Asymptomatic spread has been known as a key driver of COVID-19 outbreaks in long-term care facilities since late March, but a lack of access to testing has forced operators to rely on less-effective screening methods such as temperature checks and symptom questionnaires.

Coupled with skyrocketing costs for personal protective equipment (PPE) — when such items are even available in the open market — many operators have struggled to manage the spread of the disease within their facilities.

Jonathan Dolan, president and CEO of the Health Care Association of New Jersey, praised the state government’s recent push to provide additional resources for the state’s nursing homes, a significant portion of which his organization represents.
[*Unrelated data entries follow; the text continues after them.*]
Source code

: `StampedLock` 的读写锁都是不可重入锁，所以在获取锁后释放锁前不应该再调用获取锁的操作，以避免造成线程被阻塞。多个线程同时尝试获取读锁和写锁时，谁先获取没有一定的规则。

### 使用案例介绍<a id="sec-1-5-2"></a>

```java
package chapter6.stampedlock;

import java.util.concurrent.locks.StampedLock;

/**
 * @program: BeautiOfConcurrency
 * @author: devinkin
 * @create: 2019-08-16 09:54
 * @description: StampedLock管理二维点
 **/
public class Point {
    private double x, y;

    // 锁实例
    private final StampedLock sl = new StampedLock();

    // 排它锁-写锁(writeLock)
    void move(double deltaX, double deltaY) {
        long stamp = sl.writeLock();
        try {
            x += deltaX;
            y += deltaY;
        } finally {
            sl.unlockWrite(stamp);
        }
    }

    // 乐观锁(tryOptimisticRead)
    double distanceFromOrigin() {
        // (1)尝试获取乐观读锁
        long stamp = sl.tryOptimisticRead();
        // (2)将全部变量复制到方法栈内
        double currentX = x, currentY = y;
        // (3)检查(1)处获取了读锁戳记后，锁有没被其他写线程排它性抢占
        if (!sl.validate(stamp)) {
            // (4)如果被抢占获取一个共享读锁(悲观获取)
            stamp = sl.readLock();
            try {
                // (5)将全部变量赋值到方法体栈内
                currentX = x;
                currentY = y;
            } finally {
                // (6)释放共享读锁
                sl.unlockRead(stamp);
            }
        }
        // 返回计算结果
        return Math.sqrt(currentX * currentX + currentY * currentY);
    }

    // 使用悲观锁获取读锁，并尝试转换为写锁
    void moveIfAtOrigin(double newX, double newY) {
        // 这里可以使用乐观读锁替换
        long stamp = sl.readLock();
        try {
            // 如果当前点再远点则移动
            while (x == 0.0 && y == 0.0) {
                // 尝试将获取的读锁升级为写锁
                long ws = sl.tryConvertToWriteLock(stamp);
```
“We welcome the additional staffing, increased PPE, and especially the move to universal testing the governor promised yesterday, all of which we have needed for some time,” Dolan said in an e-mail to SNN. “We are entrusted with the care of the state’s elderly and frail population. We appreciate any assistance the state can provide under these challenging circumstances, particularly because it will enable us to dedicate resources to care for our residents and communicate more effectively with their families.”
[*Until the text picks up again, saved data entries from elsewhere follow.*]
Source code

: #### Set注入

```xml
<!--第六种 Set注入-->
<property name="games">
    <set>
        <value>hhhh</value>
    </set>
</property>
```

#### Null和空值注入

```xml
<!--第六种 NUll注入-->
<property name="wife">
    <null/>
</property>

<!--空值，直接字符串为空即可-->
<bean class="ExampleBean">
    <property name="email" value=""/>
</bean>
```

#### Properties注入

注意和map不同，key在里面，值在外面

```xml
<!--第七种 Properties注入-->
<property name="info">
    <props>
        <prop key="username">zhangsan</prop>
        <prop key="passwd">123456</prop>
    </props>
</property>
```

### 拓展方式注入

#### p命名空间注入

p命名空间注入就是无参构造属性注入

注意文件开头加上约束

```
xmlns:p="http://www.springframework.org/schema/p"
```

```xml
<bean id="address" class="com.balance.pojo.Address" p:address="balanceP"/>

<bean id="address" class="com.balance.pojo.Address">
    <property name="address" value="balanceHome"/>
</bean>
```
Murphy acknowledged that not all providers had made preventable or deliberate errors in responding to the COVID-19 crisis, and that the problems facing New Jersey’s long-term care operators are widespread.
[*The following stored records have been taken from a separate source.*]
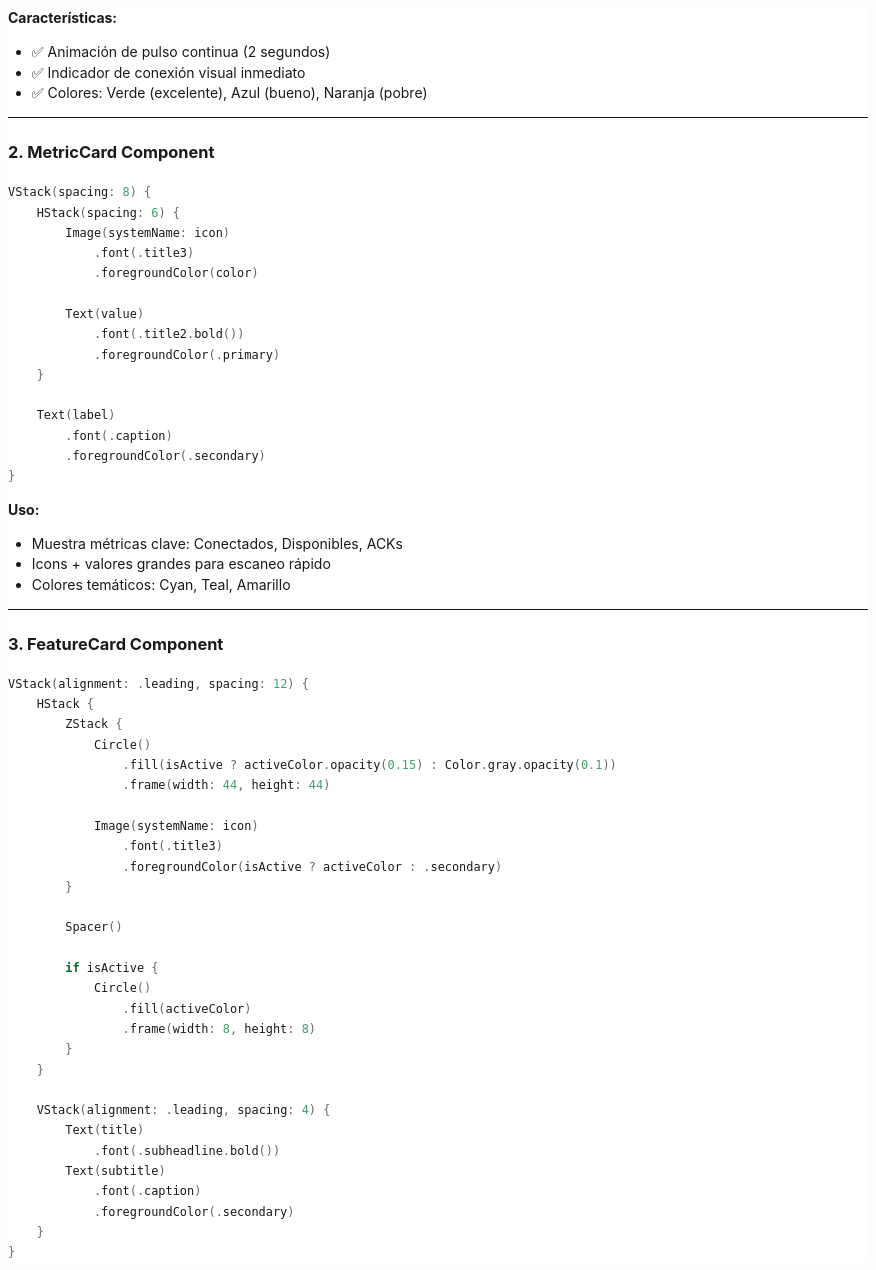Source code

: **Características:**
- ✅ Animación de pulso continua (2 segundos)
- ✅ Indicador de conexión visual inmediato
- ✅ Colores: Verde (excelente), Azul (bueno), Naranja (pobre)

---

### 2. MetricCard Component
```swift
VStack(spacing: 8) {
    HStack(spacing: 6) {
        Image(systemName: icon)
            .font(.title3)
            .foregroundColor(color)
        
        Text(value)
            .font(.title2.bold())
            .foregroundColor(.primary)
    }
    
    Text(label)
        .font(.caption)
        .foregroundColor(.secondary)
}
```

**Uso:**
- Muestra métricas clave: Conectados, Disponibles, ACKs
- Icons + valores grandes para escaneo rápido
- Colores temáticos: Cyan, Teal, Amarillo

---

### 3. FeatureCard Component
```swift
VStack(alignment: .leading, spacing: 12) {
    HStack {
        ZStack {
            Circle()
                .fill(isActive ? activeColor.opacity(0.15) : Color.gray.opacity(0.1))
                .frame(width: 44, height: 44)
            
            Image(systemName: icon)
                .font(.title3)
                .foregroundColor(isActive ? activeColor : .secondary)
        }
        
        Spacer()
        
        if isActive {
            Circle()
                .fill(activeColor)
                .frame(width: 8, height: 8)
        }
    }
    
    VStack(alignment: .leading, spacing: 4) {
        Text(title)
            .font(.subheadline.bold())
        Text(subtitle)
            .font(.caption)
            .foregroundColor(.secondary)
    }
}
```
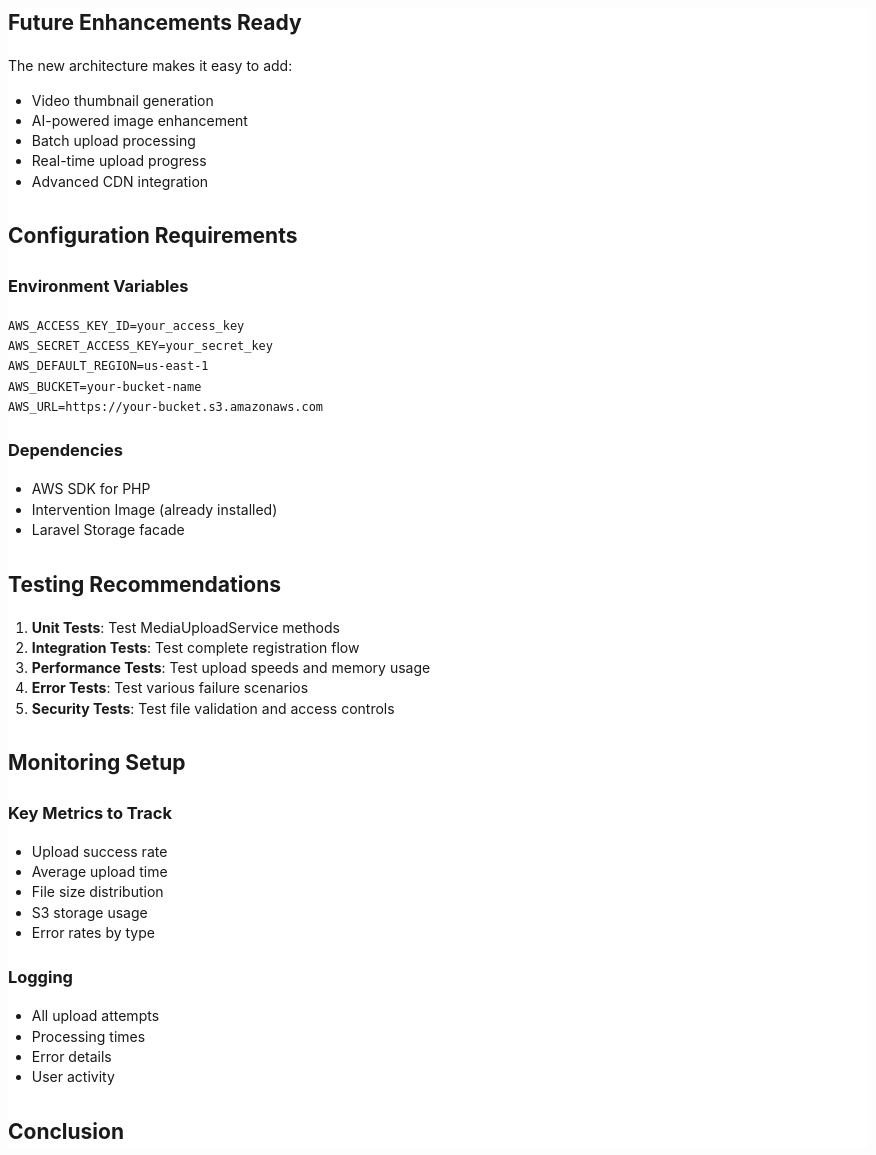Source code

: ## Future Enhancements Ready

The new architecture makes it easy to add:
- Video thumbnail generation
- AI-powered image enhancement
- Batch upload processing
- Real-time upload progress
- Advanced CDN integration

## Configuration Requirements

### Environment Variables
```env
AWS_ACCESS_KEY_ID=your_access_key
AWS_SECRET_ACCESS_KEY=your_secret_key
AWS_DEFAULT_REGION=us-east-1
AWS_BUCKET=your-bucket-name
AWS_URL=https://your-bucket.s3.amazonaws.com
```

### Dependencies
- AWS SDK for PHP
- Intervention Image (already installed)
- Laravel Storage facade

## Testing Recommendations

1. **Unit Tests**: Test MediaUploadService methods
2. **Integration Tests**: Test complete registration flow
3. **Performance Tests**: Test upload speeds and memory usage
4. **Error Tests**: Test various failure scenarios
5. **Security Tests**: Test file validation and access controls

## Monitoring Setup

### Key Metrics to Track
- Upload success rate
- Average upload time
- File size distribution
- S3 storage usage
- Error rates by type

### Logging
- All upload attempts
- Processing times
- Error details
- User activity

## Conclusion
“We know this is an issue not unique to New Jersey; it is truly a national issue,” the governor said. “And while we know there are many good actors who will do all they can to protect their residents and staff, unfortunately, we also know that there are bad actors in this industry. We hope the solutions we find here in New Jersey can be a national model for mitigation, protection, and resiliency, whether it be for COVID-19 or a future pandemic.”